Busy Rocks (2008) réunit cinq danseurs de P.A.R.T.S., le Raoul Collectif (2009), cinq comédiens du Conservatoire de Liège, Mariedl (2007), trois metteuses en scène-comédiennes de l’Insas, le Collectif Rien de Spécial (2011), trois acteurs… On pourrait croire que la crise va favoriser le retour du collectif. « Je ne pense pas qu’il y a un regain d’intérêt pour le collectif dans le sens politique des années 70 où les décisions se prenaient en commun, explique Matthieu Goeury, programmateur scène au Vooruit. Aujourd’hui, c’est plutôt une forme de mutualisation des ressources. Pour Superamas, collectif est un label. En interne, chacun a une compétence artistique (mise en scène, technologie-vidéo, etc.). Il y a une forme de hiérarchie, même s’ils signent tout sous le nom Superamas. Ce n’est pas parce que l’écriture est collective que nécessairement il y a un collectif. » En 2003, on est secoué par le Groupe TOC, collectif d’artistes sortis de l’Insas. « Un vrai collectif qui voulait sortir de la structure hiérarchique, confirme Matthieu Goeury, mais qui n’a pas tenu, parce que tout mettre à plat, décider ensemble, reste difficile à tenir dans la durée. TG Stan et Transquinquennal peuvent être vus comme des exceptions. »

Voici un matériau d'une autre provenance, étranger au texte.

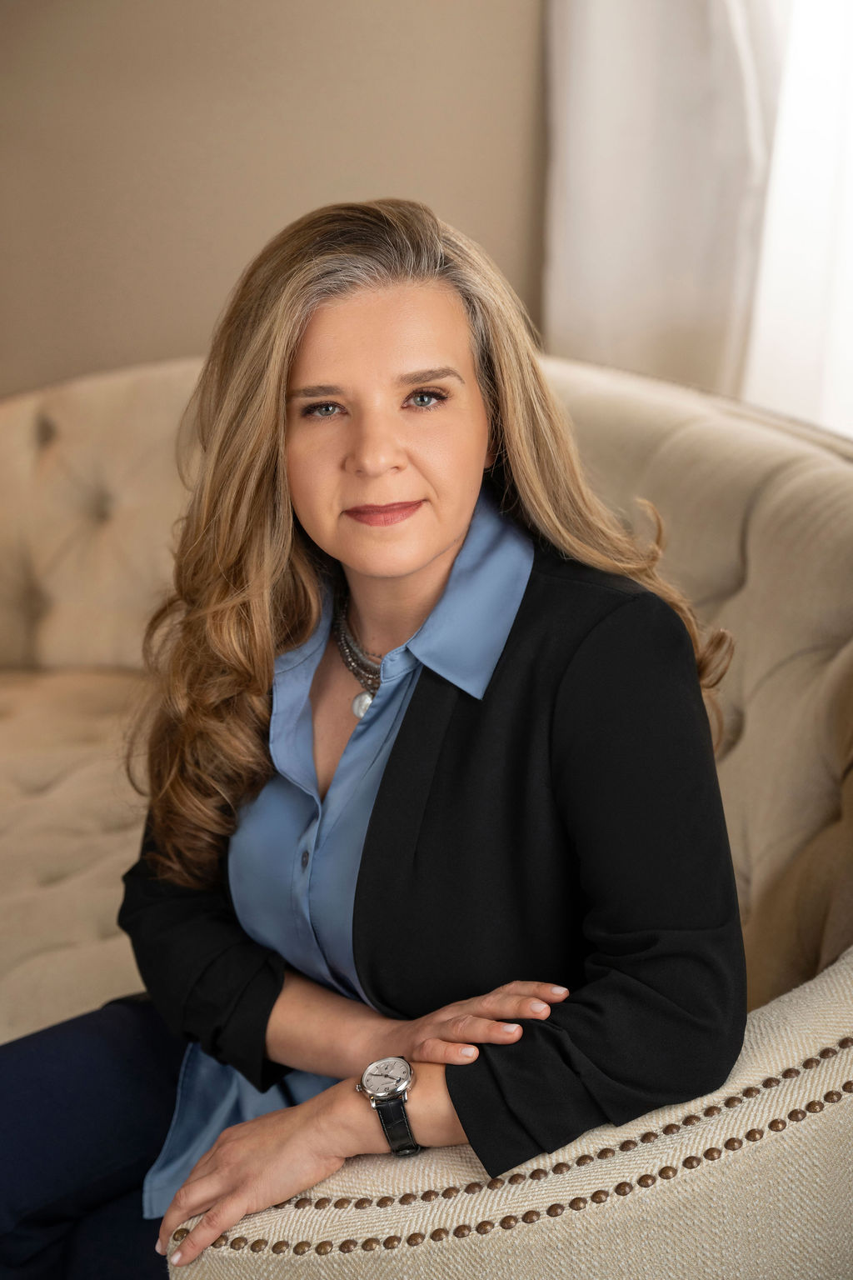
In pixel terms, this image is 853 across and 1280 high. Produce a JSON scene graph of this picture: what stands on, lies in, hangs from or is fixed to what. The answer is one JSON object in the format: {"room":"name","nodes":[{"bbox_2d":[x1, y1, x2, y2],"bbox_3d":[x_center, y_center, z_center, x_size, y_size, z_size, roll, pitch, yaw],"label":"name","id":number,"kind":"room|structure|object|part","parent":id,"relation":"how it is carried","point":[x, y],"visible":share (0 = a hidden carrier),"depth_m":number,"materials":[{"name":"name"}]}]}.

Cette utopie n’en finit pas de couler. Actuellement, elle se cristallise sur le Raoul Collectif qui a fait une entrée fracassante avec Le Signal du promeneur, dans la foulée de leurs études au Conservatoire de Liège. Sur leur site, ils écrivent: « De cette dynamique -sorte de laboratoire pratique de démocratie-, de la friction de leurs cinq tempéraments se dégage une énergie particulière, perceptible sur le plateau…  »

Leur drôle de spectacle sur des figures rebelles fait un tabac, en tournée jusqu’en 2014! Aujourd’hui, sans entrer en religion, les jeunes artistes se réunissent par affinités électives. Pour Olivier Hespel, entre autres dramaturge à L’L: « Les collectifs interrogent un mode de fonctionnement qui reste un signal pour l’extérieur, les médias, le public ou les responsables d’institutions qui ont pris l’habitude de voir un seul responsable (le metteur en scène) signer le spectacle alors que toute création se nourrit de la créativité de chacun. En danse, depuis longtemps, le chorégraphe travaille sur base d’improvisations des danseurs qu’il impulse. C’est souvent affiché au programme, du genre « une chorégraphie en collaboration avec les danseurs ». Aujourd’hui, il y a peut-être une volonté d’affirmer un travail de groupe, même indirectement comme par exemple la Cie Utopia d’Armel Roussel où on sent dans ses spectacles que chaque acteur a sa part de jeu, qu’il orchestre sans uniformiser. »

Comme l’affirme le site du collectif Marriedl, au-delà de « mutualiser les moyens, nous avons été formés dans l’idée que l’acteur est un créateur au même titre que le metteur en scène« … Le collectif induit un travail artistique au long cours. « Nous partageons, explique Busy Rocks, une certaine réflexion sur ce qu’est la danse. Notre affinité est notre histoire commune chez P.A.R.T.S. et notre désir de partager ensemble notre travail plutôt que de travailler seul dans son coin. »

Plus soft et moins engagés, les nouveaux collectifs semblent moins passionnels, nés un peu par hasard sur l’expérience d’études et de spectacles vécus, d’une aventure à poursuivre, sans s’enfermer sur soi-même, sans urgence, ni la nécessité du poing levé, avec des idéaux politiques moins visibles, loin finalement des collectifs d’antan. Autre époque, autres moeurs. Ce qui n’empêche le théâtre-action de certains collectifs comme Collectif 1984 ou encore le Collectif Mensuel qui présente du 23 au 26 avril, au théâtre de l’Ancre à Charleroi, L’Homme qui valait 35 milliards de Nicolas Ancion, histoire de causer de l’époque capitaliste au symbole « Lakshmi Mittal »… Le spectacle est un art collectif, sur le monde.